As you can pick these concoctions up so easily now, you are really spoilt for choice if you look to get lucky, so why not whip up something which evokes your eventual goal by name alone?
I refer of course to the Orgasm, which can be converted to a Screaming Orgasm by the simple addition of vodka.
The Screaming Orgasm
½ shot vodka
½ shot Amaretto
½ shot Kahlua
½ shot Baileys
Single cream
Combine ingredients in a chilled shaker with ice, and shake. Serve in a chilled glass on the rocks.
The Orgasm, or Screaming Orgasm, ranks along with other 1980’s classics Sex on the Beach, Sloe Comfortable Screw, and the Slippery Nipple as top options to order in bars when you are looking to combine spoken word comedy with something terribly drinkable.
Since 2011 the International Bartenders Association no longer rates it officially as a cocktail, but quite honestly until they think up something with a name that lends itself as well to a fun night out, The Orgasm will remain popular.
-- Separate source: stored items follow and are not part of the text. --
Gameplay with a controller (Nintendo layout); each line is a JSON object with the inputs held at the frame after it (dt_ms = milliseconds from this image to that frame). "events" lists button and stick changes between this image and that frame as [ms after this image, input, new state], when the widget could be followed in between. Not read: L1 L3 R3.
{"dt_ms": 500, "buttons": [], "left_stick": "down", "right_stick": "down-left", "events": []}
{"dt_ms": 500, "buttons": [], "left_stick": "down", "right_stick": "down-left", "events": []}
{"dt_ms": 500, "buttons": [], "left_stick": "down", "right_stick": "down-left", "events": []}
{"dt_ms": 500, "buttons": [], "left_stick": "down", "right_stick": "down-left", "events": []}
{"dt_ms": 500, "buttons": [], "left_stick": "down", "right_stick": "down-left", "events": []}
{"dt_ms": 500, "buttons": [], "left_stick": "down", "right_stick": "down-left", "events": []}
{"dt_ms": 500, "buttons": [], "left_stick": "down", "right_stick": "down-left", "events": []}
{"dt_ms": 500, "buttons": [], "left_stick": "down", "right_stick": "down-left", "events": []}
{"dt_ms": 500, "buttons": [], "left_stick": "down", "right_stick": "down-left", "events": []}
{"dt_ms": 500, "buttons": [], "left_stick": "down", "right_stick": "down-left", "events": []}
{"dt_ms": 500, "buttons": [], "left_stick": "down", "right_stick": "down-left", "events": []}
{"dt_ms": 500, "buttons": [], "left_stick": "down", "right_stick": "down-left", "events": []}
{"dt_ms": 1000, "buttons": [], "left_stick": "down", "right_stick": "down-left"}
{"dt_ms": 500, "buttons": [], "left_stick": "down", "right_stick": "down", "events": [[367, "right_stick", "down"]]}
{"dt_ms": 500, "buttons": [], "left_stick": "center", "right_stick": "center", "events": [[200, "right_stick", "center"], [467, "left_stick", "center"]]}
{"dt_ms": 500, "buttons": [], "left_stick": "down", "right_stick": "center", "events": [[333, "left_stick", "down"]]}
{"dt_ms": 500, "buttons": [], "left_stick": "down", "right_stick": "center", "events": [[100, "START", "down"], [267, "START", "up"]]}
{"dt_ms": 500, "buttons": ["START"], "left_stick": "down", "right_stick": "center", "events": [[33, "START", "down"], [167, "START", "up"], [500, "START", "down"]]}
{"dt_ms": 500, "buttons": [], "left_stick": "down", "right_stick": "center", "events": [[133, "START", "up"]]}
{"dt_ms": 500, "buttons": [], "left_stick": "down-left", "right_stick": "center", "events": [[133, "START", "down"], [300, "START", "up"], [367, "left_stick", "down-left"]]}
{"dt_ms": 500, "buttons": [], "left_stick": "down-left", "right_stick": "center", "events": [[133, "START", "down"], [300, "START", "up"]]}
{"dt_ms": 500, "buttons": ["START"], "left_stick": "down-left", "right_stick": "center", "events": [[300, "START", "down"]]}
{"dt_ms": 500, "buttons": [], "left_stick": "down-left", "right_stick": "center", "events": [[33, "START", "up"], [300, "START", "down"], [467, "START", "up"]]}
Whilst booze is an intoxicant and releases inhibitions when taken in any form, sucking the liquid from an alcohol wipe at your desk, say, is hardly going to have the same passion-inducing effect as this combination of delicately blended flavours whirling through a cream base.
Speaking its name can lend it power also, with the use of Voice Magic. Our words, uttered with enough conviction and intent, can have a considerable effect on the world we inhabit.
Pushing the name of the drink out of the cavern of your mouth and using breath from the very bottom of your lungs can send it out to mingle with your surroundings- you breathe in air, breathe it out with a word – then that breath and that word are in turn breathed in by people around you.
So go all out and order an Orgasm. Skål!